每隔一段时间(一周到一个月)拿出1到2天来做一个好玩的东西,不求回报,只为快感。
前两天刚买了一本电子书《海子的诗》,晚上读了快一半,好多诗里面都提及了麦子和村庄。想到可以对海子的所有的诗来个词频分析,顺便做一个词云图片。
用到了python的图片处理PIL,绘图模块matplotlib,科学计算numpy,还有中文分词jieba,词云模块wordcloud。很多代码都是从网上或者wordcloud示例程序中摘抄过来的。在做这个的过程中发现了一篇相关内容非常不错的博客,强烈推荐:http://minimaxir.com/2016/05/wordclouds/
直接贴代码吧,前提是需要把海子的诗保存到txt中
# -*- coding: utf-8 -*-
import jieba
import numpy as np
import matplotlib.pyplot as plt
from os import path
from collections import Counter
from PIL import Image
from wordcloud import WordCloud, STOPWORDS, ImageColorGenerator
d = path.dirname(__file__)
with open('haizi.txt', 'r') as poet:
s = poet.read()
seg_list = [x for x in jieba.cut(s) if len(x) > 1 and x not in [u'一个', u'一只', u'一样', u'一直', u'一种']]
alice_coloring = np.array(Image.open(path.join(d, "haizi.jpg")))
font = "/Library/Fonts/Lantinghei.ttc"
wc = WordCloud(background_color="white", font_path=font, mask=alice_coloring, max_font_size=80, random_state=42, scale=1.5)
# generate word cloud
wc.fit_words(Counter(seg_list).items())
# create coloring from image
image_colors = ImageColorGenerator(alice_coloring)
# show
plt.imshow(wc)
plt.axis("off")
plt.figure()
# recolor wordcloud and show
# we could also give color_func=image_colors directly in the constructor
plt.imshow(wc.recolor(color_func=image_colors))

提供的数据.

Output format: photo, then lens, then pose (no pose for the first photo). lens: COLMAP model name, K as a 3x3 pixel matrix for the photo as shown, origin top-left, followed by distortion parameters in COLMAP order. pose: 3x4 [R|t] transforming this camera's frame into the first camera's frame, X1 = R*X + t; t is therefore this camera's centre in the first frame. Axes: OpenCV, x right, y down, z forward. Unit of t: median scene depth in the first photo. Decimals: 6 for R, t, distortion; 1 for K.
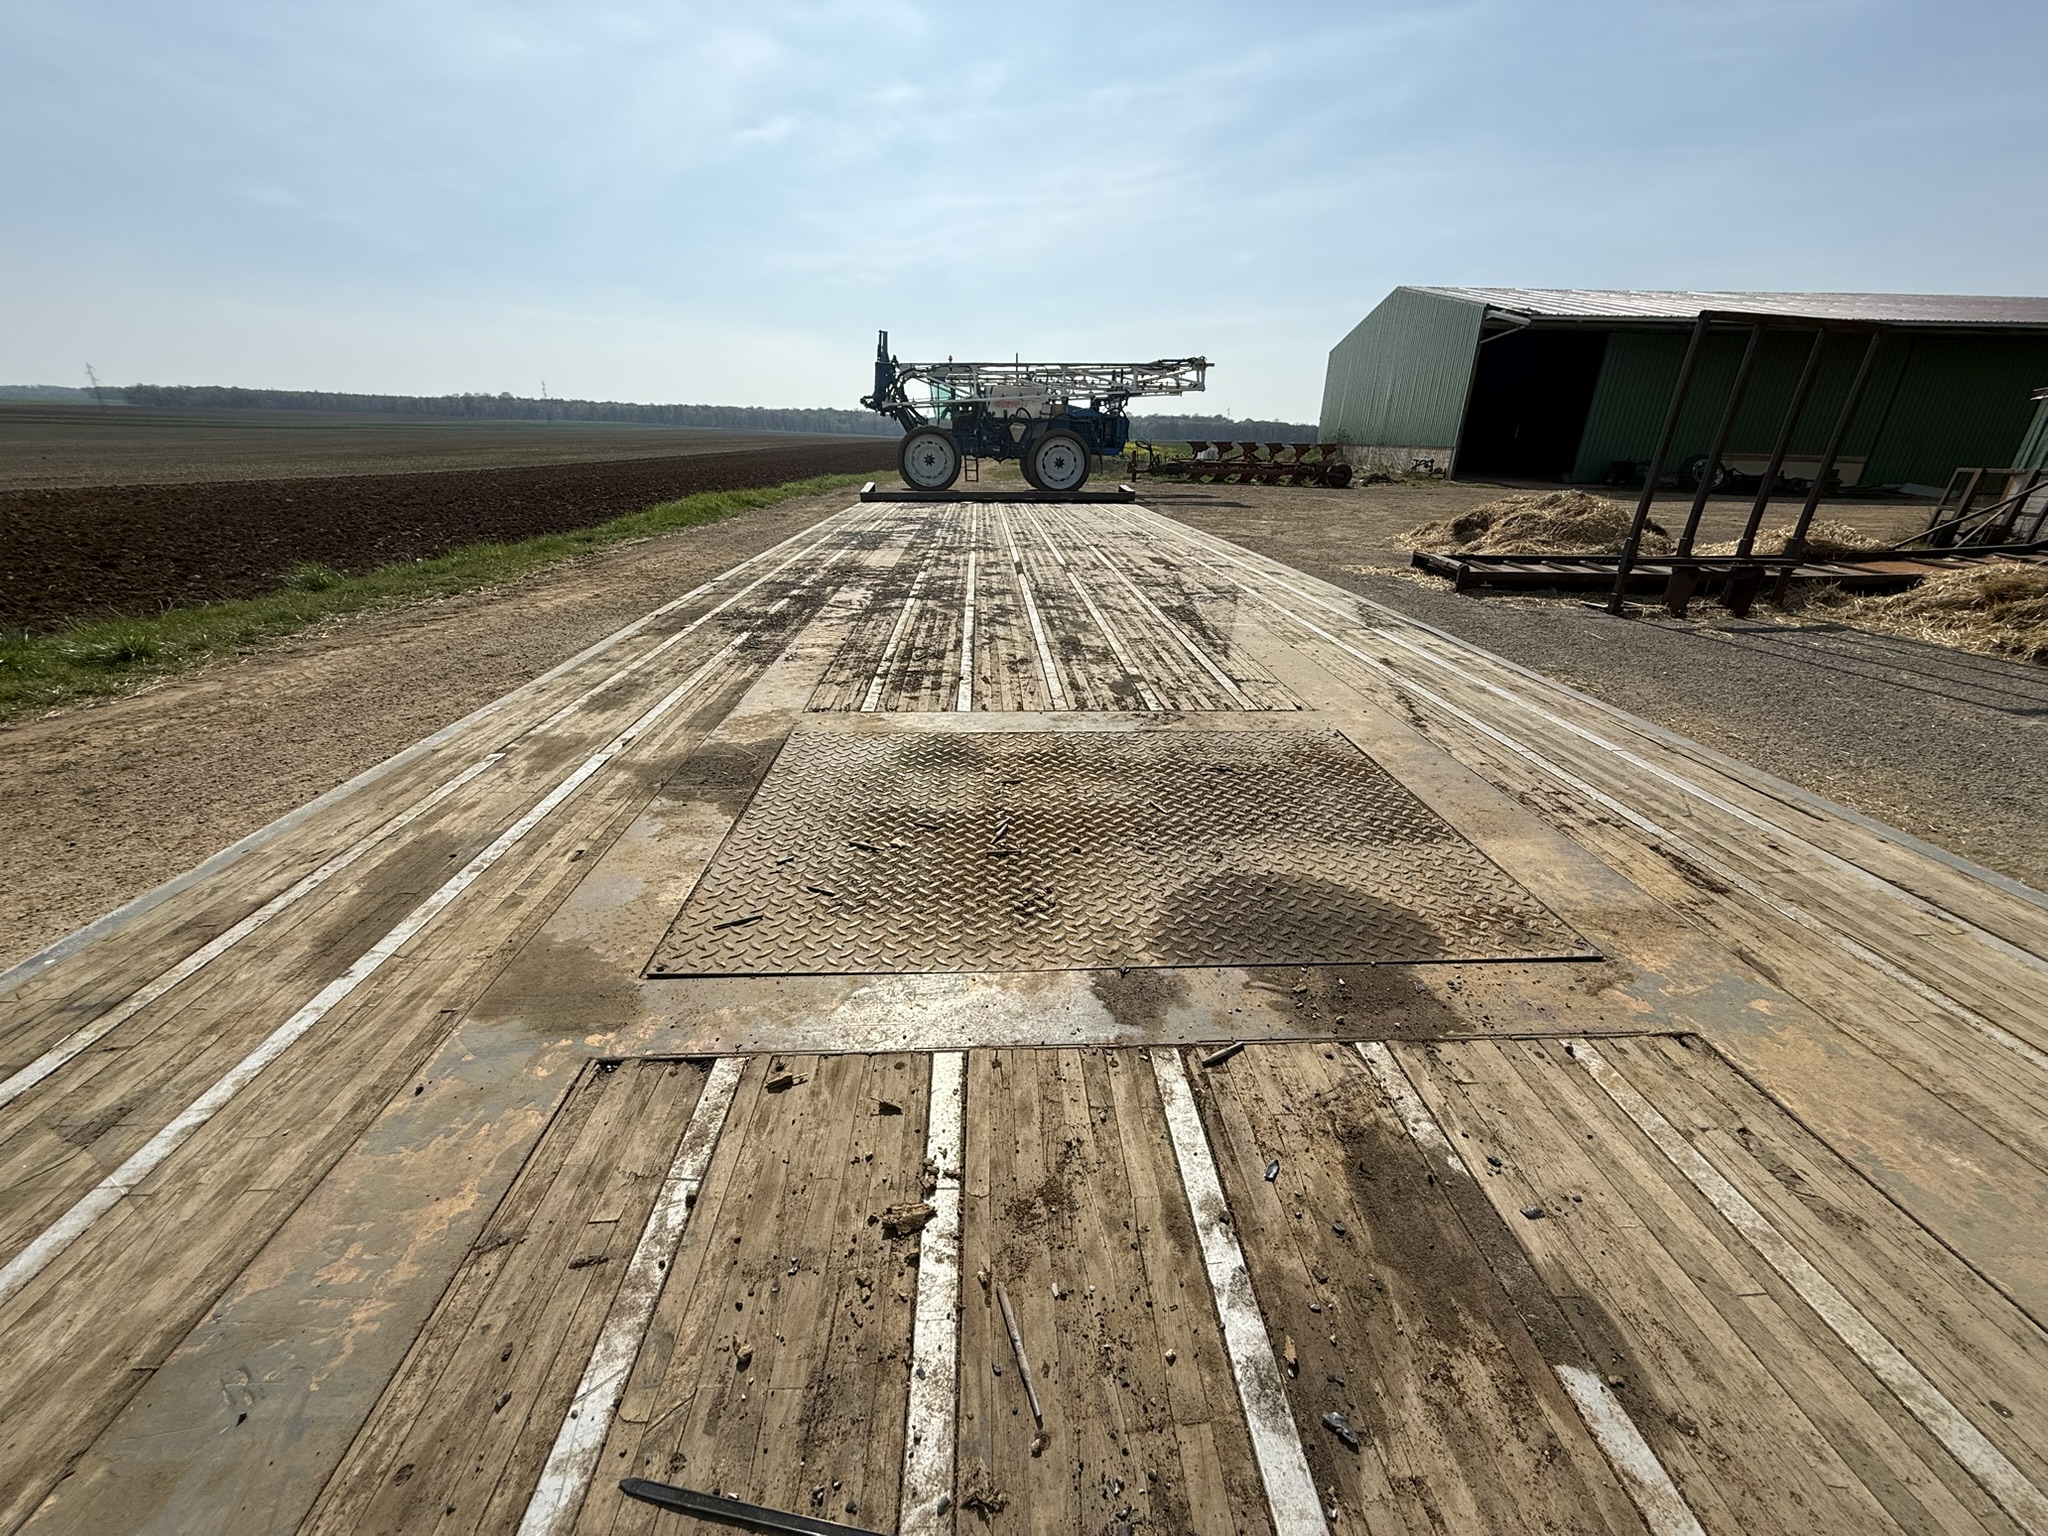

要做的事.
把选文从"seg_list = [x"起、一直到"plt.figure()"为止(含这一处)的部分重抄一遍，其中的"alice_coloring"都替换成"haizi_coloring"。

问题解答.
seg_list = [x for x in jieba.cut(s) if len(x) > 1 and x not in [u'一个', u'一只', u'一样', u'一直', u'一种']]
haizi_coloring = np.array(Image.open(path.join(d, "haizi.jpg")))
font = "/Library/Fonts/Lantinghei.ttc"
wc = WordCloud(background_color="white", font_path=font, mask=haizi_coloring, max_font_size=80, random_state=42, scale=1.5)
# generate word cloud
wc.fit_words(Counter(seg_list).items())
# create coloring from image
image_colors = ImageColorGenerator(haizi_coloring)
# show
plt.imshow(wc)
plt.axis("off")
plt.figure()